--- Begin SUPPLIED RECORDS ---

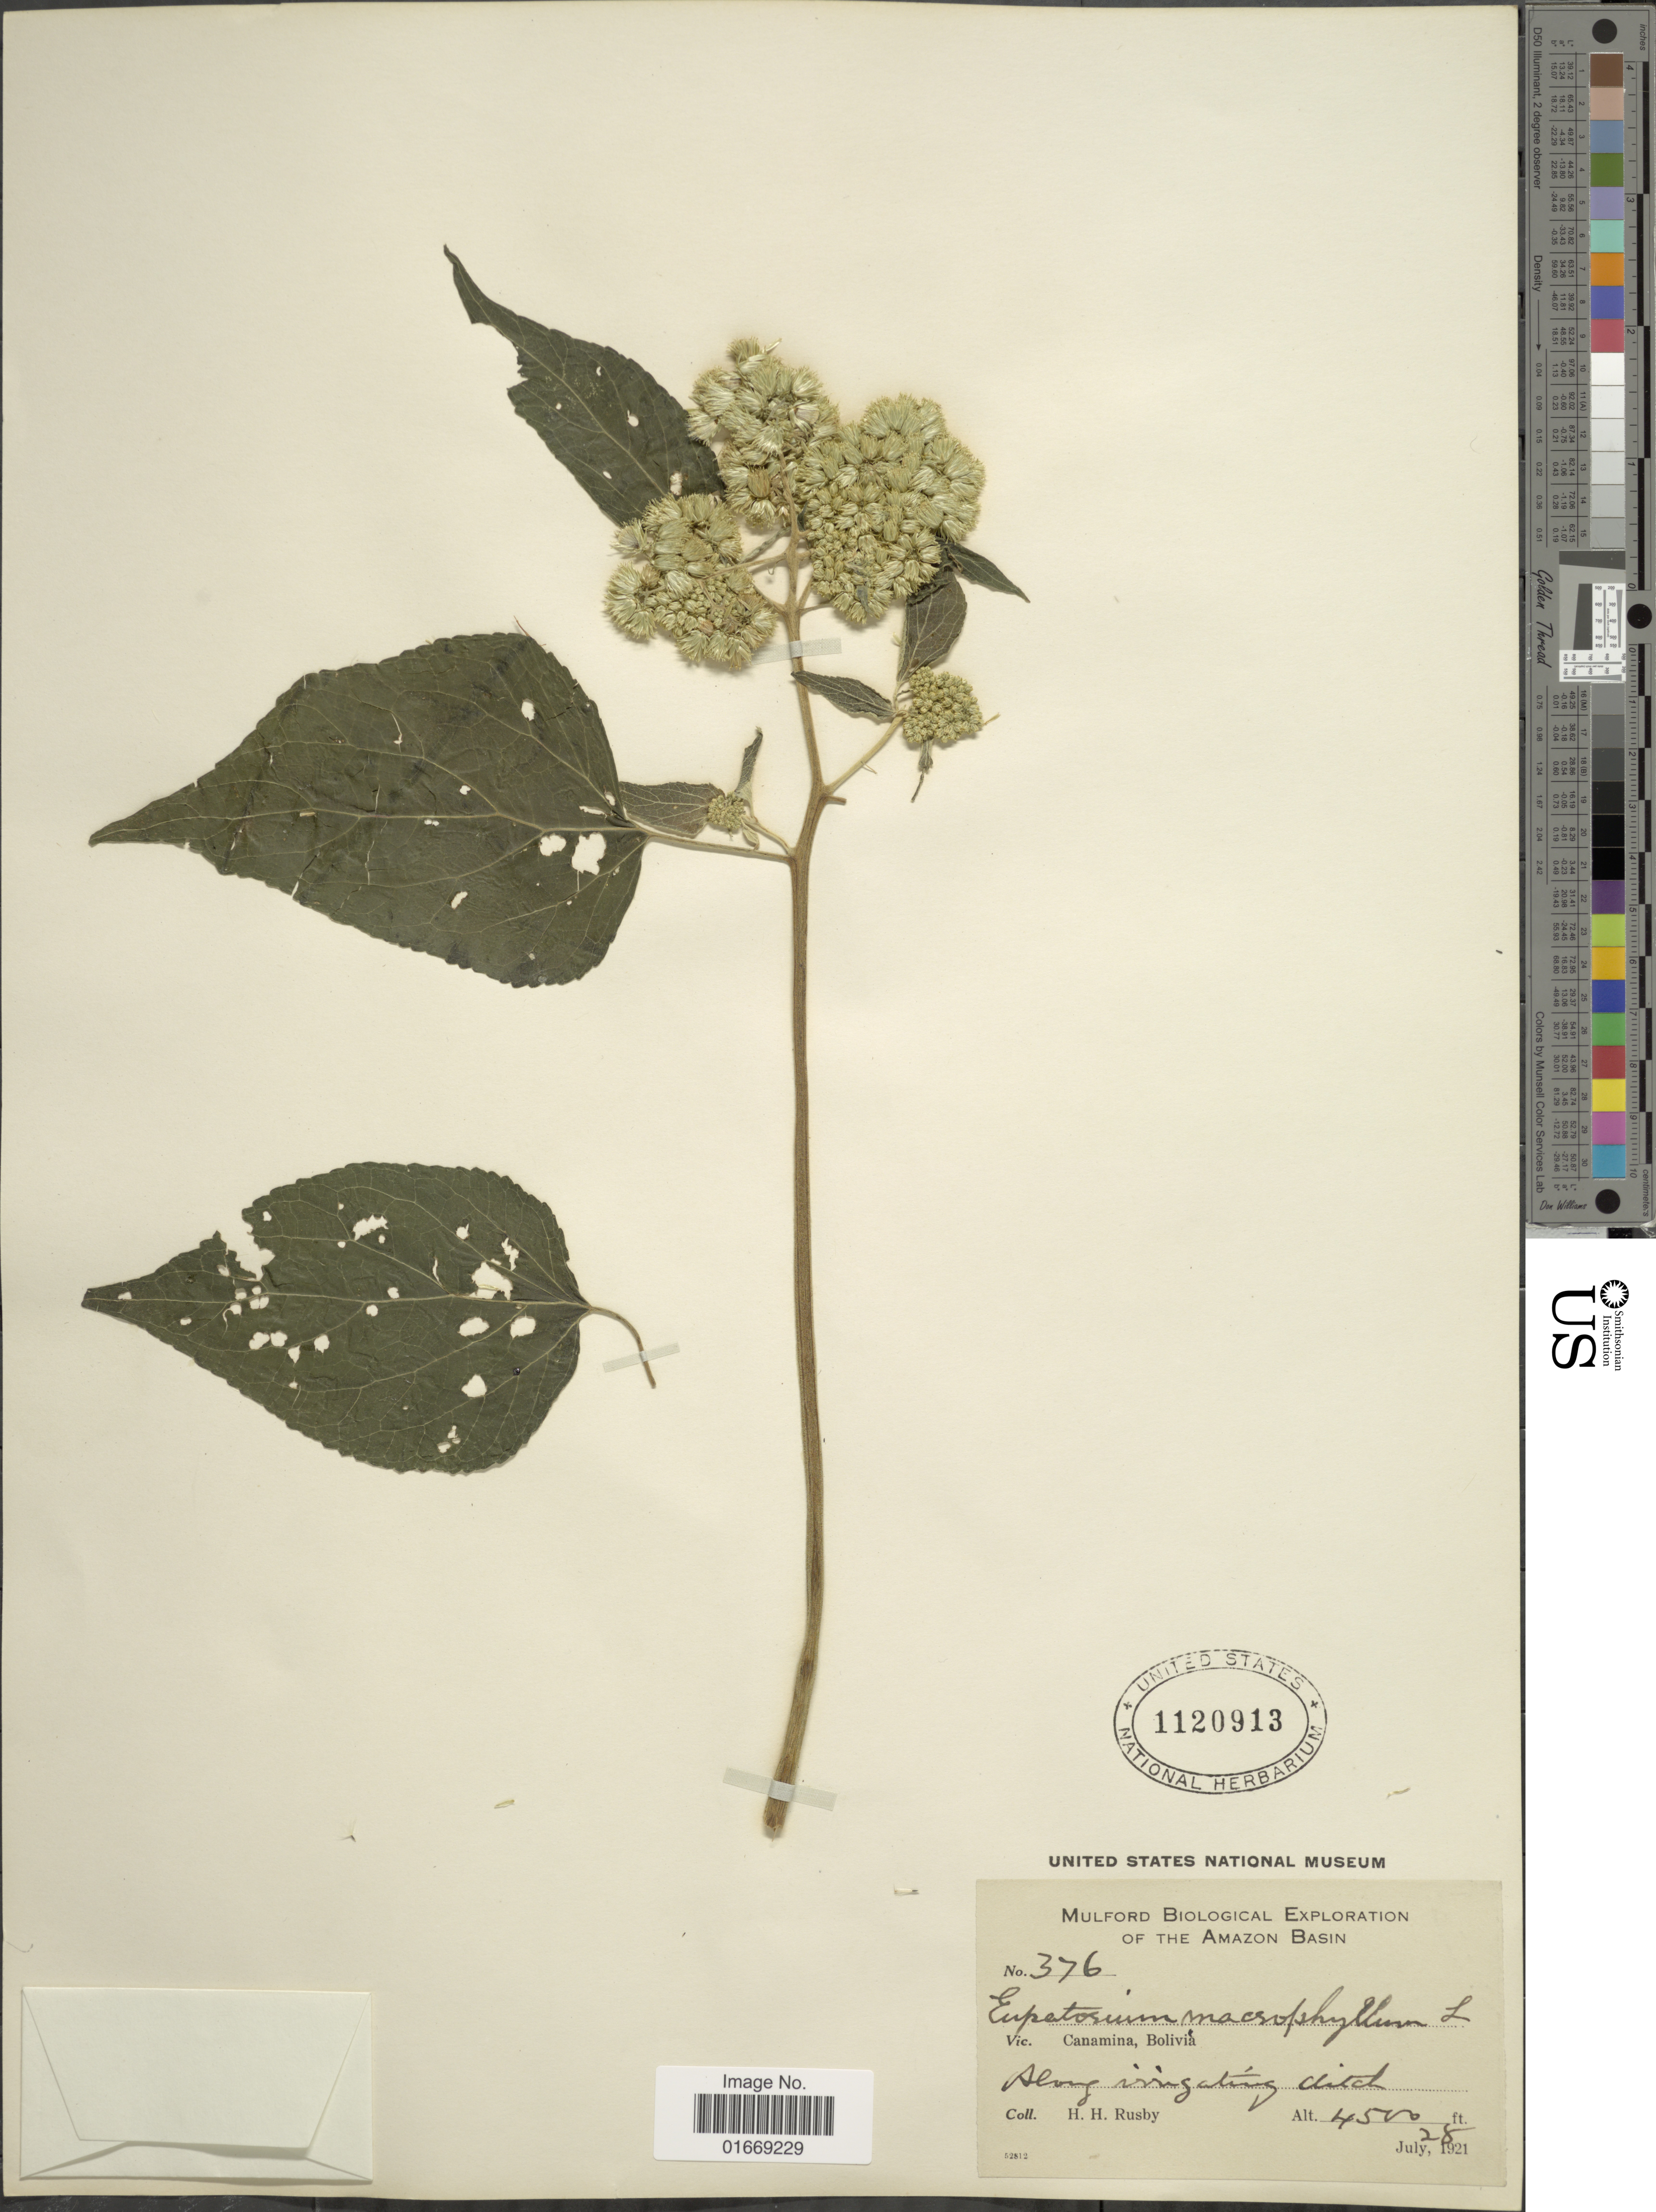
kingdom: Plantae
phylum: Tracheophyta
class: Magnoliopsida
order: Asterales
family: Asteraceae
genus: Hebeclinium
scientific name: Hebeclinium macrophyllum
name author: (L.) DC.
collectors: H. H. Rusby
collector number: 376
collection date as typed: July 25, 1921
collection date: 1921-07-28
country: Bolivia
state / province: La Paz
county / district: Inquisivi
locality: Cañamina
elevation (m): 1372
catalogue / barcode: US 1120913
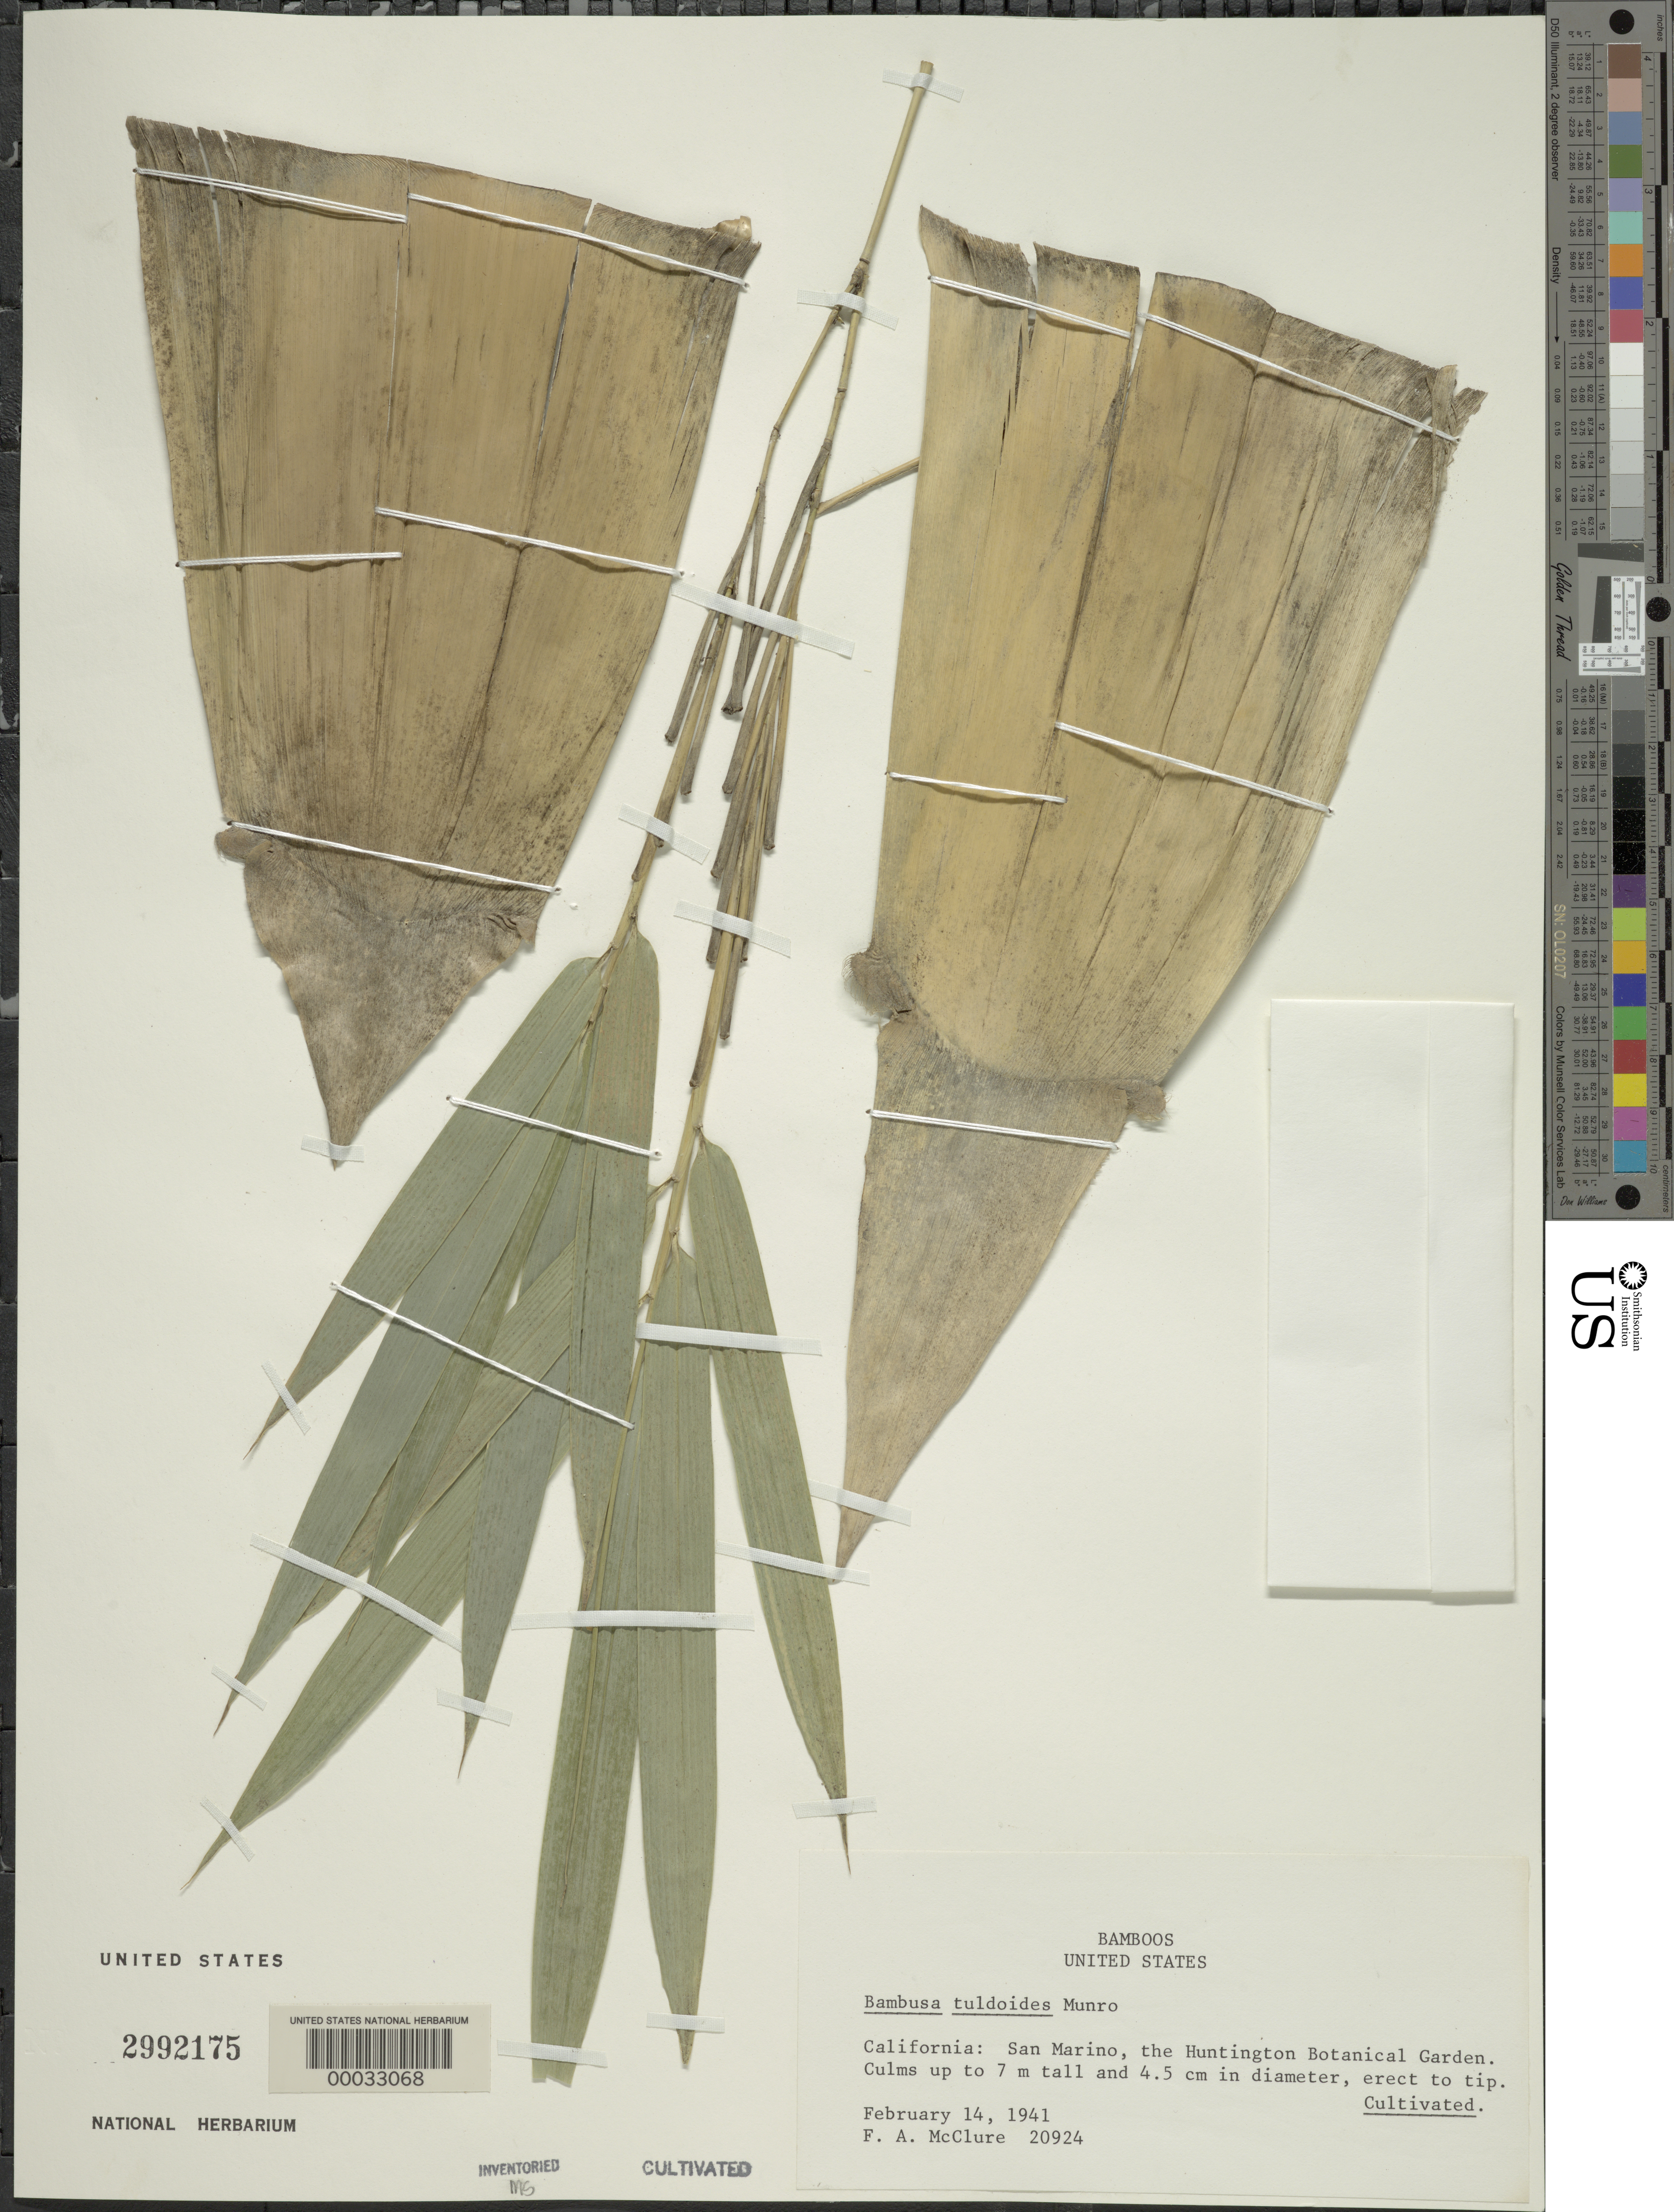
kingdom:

--- End SUPPLIED RECORDS ---

Set down every line of the material above word for word, leaving out the pictures.

OUTPUT OF THE EXERCISE:
kingdom: Plantae
phylum: Tracheophyta
class: Magnoliopsida
order: Asterales
family: Asteraceae
genus: Hebeclinium
scientific name: Hebeclinium macrophyllum
name author: (L.) DC.
collectors: H. H. Rusby
collector number: 376
collection date as typed: July 25, 1921
collection date: 1921-07-28
country: Bolivia
state / province: La Paz
county / district: Inquisivi
locality: Cañamina
elevation (m): 1372
catalogue / barcode: US 1120913
kingdom:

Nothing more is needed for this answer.